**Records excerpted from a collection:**
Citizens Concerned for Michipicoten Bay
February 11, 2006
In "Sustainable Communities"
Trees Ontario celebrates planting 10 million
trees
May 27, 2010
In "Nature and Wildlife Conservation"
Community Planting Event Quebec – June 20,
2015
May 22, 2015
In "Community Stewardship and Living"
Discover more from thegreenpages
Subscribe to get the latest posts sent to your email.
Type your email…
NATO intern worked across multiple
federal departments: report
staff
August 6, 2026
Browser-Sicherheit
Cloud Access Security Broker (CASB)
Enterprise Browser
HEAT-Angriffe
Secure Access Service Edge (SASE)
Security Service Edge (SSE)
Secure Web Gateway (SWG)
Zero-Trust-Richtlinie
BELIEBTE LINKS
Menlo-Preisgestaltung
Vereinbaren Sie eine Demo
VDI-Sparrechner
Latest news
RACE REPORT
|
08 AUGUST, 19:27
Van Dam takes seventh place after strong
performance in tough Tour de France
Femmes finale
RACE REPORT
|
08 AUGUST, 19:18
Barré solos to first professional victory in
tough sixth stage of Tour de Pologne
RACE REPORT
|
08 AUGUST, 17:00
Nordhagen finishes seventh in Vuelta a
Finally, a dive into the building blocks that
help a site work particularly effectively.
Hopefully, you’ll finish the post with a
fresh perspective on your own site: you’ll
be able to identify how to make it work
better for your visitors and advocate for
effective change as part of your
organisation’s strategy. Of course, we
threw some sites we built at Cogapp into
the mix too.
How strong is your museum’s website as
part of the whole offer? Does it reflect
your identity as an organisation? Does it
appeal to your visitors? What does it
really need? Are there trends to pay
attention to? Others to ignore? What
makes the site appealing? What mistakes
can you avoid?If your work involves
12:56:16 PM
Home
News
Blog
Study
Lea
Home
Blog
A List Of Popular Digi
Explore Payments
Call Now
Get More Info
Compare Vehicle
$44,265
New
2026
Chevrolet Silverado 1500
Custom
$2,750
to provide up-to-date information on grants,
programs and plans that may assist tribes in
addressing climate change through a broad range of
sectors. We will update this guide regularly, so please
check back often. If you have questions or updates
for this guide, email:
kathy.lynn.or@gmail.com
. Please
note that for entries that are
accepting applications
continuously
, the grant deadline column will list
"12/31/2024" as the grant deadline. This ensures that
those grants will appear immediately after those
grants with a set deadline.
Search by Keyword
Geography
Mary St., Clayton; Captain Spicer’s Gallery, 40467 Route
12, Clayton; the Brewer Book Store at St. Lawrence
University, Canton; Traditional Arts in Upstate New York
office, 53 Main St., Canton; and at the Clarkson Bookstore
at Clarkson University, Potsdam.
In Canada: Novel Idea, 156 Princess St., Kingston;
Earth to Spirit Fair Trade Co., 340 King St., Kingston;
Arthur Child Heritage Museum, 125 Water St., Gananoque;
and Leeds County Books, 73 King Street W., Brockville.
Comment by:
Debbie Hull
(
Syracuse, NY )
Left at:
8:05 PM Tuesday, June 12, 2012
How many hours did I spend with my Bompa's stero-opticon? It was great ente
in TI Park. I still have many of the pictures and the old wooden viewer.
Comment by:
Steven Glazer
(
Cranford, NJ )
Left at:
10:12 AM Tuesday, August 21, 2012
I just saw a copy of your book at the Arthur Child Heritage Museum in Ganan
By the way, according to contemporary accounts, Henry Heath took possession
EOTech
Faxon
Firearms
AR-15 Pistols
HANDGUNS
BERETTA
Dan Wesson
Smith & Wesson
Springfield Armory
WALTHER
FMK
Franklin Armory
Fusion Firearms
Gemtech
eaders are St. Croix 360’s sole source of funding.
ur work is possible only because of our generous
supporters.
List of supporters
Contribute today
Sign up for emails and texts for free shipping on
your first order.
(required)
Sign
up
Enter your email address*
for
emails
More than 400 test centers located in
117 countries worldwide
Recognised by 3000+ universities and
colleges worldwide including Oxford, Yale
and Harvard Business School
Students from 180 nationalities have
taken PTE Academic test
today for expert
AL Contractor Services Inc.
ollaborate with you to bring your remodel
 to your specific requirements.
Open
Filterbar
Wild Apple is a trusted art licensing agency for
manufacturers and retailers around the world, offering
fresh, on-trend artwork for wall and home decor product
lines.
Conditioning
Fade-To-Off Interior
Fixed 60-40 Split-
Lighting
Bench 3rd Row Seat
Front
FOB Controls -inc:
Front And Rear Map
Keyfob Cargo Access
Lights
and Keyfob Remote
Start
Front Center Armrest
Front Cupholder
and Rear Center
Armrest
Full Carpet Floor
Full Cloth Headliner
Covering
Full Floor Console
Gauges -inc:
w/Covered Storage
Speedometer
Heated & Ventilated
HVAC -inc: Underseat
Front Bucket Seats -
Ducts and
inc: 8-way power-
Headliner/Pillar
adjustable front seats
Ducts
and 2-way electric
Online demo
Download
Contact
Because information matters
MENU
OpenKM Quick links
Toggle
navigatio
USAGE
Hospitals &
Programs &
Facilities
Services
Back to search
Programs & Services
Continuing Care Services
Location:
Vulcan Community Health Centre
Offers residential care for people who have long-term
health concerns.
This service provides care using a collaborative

**Assignment:**
Every entry is to be repeated precisely as it stands.

**Solution for this problem:**
Citizens Concerned for Michipicoten Bay
February 11, 2006
In "Sustainable Communities"
Trees Ontario celebrates planting 10 million
trees
May 27, 2010
In "Nature and Wildlife Conservation"
Community Planting Event Quebec – June 20,
2015
May 22, 2015
In "Community Stewardship and Living"
Discover more from thegreenpages
Subscribe to get the latest posts sent to your email.
Type your email…
NATO intern worked across multiple
federal departments: report
staff
August 6, 2026
Browser-Sicherheit
Cloud Access Security Broker (CASB)
Enterprise Browser
HEAT-Angriffe
Secure Access Service Edge (SASE)
Security Service Edge (SSE)
Secure Web Gateway (SWG)
Zero-Trust-Richtlinie
BELIEBTE LINKS
Menlo-Preisgestaltung
Vereinbaren Sie eine Demo
VDI-Sparrechner
Latest news
RACE REPORT
|
08 AUGUST, 19:27
Van Dam takes seventh place after strong
performance in tough Tour de France
Femmes finale
RACE REPORT
|
08 AUGUST, 19:18
Barré solos to first professional victory in
tough sixth stage of Tour de Pologne
RACE REPORT
|
08 AUGUST, 17:00
Nordhagen finishes seventh in Vuelta a
Finally, a dive into the building blocks that
help a site work particularly effectively.
Hopefully, you’ll finish the post with a
fresh perspective on your own site: you’ll
be able to identify how to make it work
better for your visitors and advocate for
effective change as part of your
organisation’s strategy. Of course, we
threw some sites we built at Cogapp into
the mix too.
How strong is your museum’s website as
part of the whole offer? Does it reflect
your identity as an organisation? Does it
appeal to your visitors? What does it
really need? Are there trends to pay
attention to? Others to ignore? What
makes the site appealing? What mistakes
can you avoid?If your work involves
12:56:16 PM
Home
News
Blog
Study
Lea
Home
Blog
A List Of Popular Digi
Explore Payments
Call Now
Get More Info
Compare Vehicle
$44,265
New
2026
Chevrolet Silverado 1500
Custom
$2,750
to provide up-to-date information on grants,
programs and plans that may assist tribes in
addressing climate change through a broad range of
sectors. We will update this guide regularly, so please
check back often. If you have questions or updates
for this guide, email:
kathy.lynn.or@gmail.com
. Please
note that for entries that are
accepting applications
continuously
, the grant deadline column will list
"12/31/2024" as the grant deadline. This ensures that
those grants will appear immediately after those
grants with a set deadline.
Search by Keyword
Geography
Mary St., Clayton; Captain Spicer’s Gallery, 40467 Route
12, Clayton; the Brewer Book Store at St. Lawrence
University, Canton; Traditional Arts in Upstate New York
office, 53 Main St., Canton; and at the Clarkson Bookstore
at Clarkson University, Potsdam.
In Canada: Novel Idea, 156 Princess St., Kingston;
Earth to Spirit Fair Trade Co., 340 King St., Kingston;
Arthur Child Heritage Museum, 125 Water St., Gananoque;
and Leeds County Books, 73 King Street W., Brockville.
Comment by:
Debbie Hull
(
Syracuse, NY )
Left at:
8:05 PM Tuesday, June 12, 2012
How many hours did I spend with my Bompa's stero-opticon? It was great ente
in TI Park. I still have many of the pictures and the old wooden viewer.
Comment by:
Steven Glazer
(
Cranford, NJ )
Left at:
10:12 AM Tuesday, August 21, 2012
I just saw a copy of your book at the Arthur Child Heritage Museum in Ganan
By the way, according to contemporary accounts, Henry Heath took possession
EOTech
Faxon
Firearms
AR-15 Pistols
HANDGUNS
BERETTA
Dan Wesson
Smith & Wesson
Springfield Armory
WALTHER
FMK
Franklin Armory
Fusion Firearms
Gemtech
eaders are St. Croix 360’s sole source of funding.
ur work is possible only because of our generous
supporters.
List of supporters
Contribute today
Sign up for emails and texts for free shipping on
your first order.
(required)
Sign
up
Enter your email address*
for
emails
More than 400 test centers located in
117 countries worldwide
Recognised by 3000+ universities and
colleges worldwide including Oxford, Yale
and Harvard Business School
Students from 180 nationalities have
taken PTE Academic test
today for expert
AL Contractor Services Inc.
ollaborate with you to bring your remodel
 to your specific requirements.
Open
Filterbar
Wild Apple is a trusted art licensing agency for
manufacturers and retailers around the world, offering
fresh, on-trend artwork for wall and home decor product
lines.
Conditioning
Fade-To-Off Interior
Fixed 60-40 Split-
Lighting
Bench 3rd Row Seat
Front
FOB Controls -inc:
Front And Rear Map
Keyfob Cargo Access
Lights
and Keyfob Remote
Start
Front Center Armrest
Front Cupholder
and Rear Center
Armrest
Full Carpet Floor
Full Cloth Headliner
Covering
Full Floor Console
Gauges -inc:
w/Covered Storage
Speedometer
Heated & Ventilated
HVAC -inc: Underseat
Front Bucket Seats -
Ducts and
inc: 8-way power-
Headliner/Pillar
adjustable front seats
Ducts
and 2-way electric
Online demo
Download
Contact
Because information matters
MENU
OpenKM Quick links
Toggle
navigatio
USAGE
Hospitals &
Programs &
Facilities
Services
Back to search
Programs & Services
Continuing Care Services
Location:
Vulcan Community Health Centre
Offers residential care for people who have long-term
health concerns.
This service provides care using a collaborative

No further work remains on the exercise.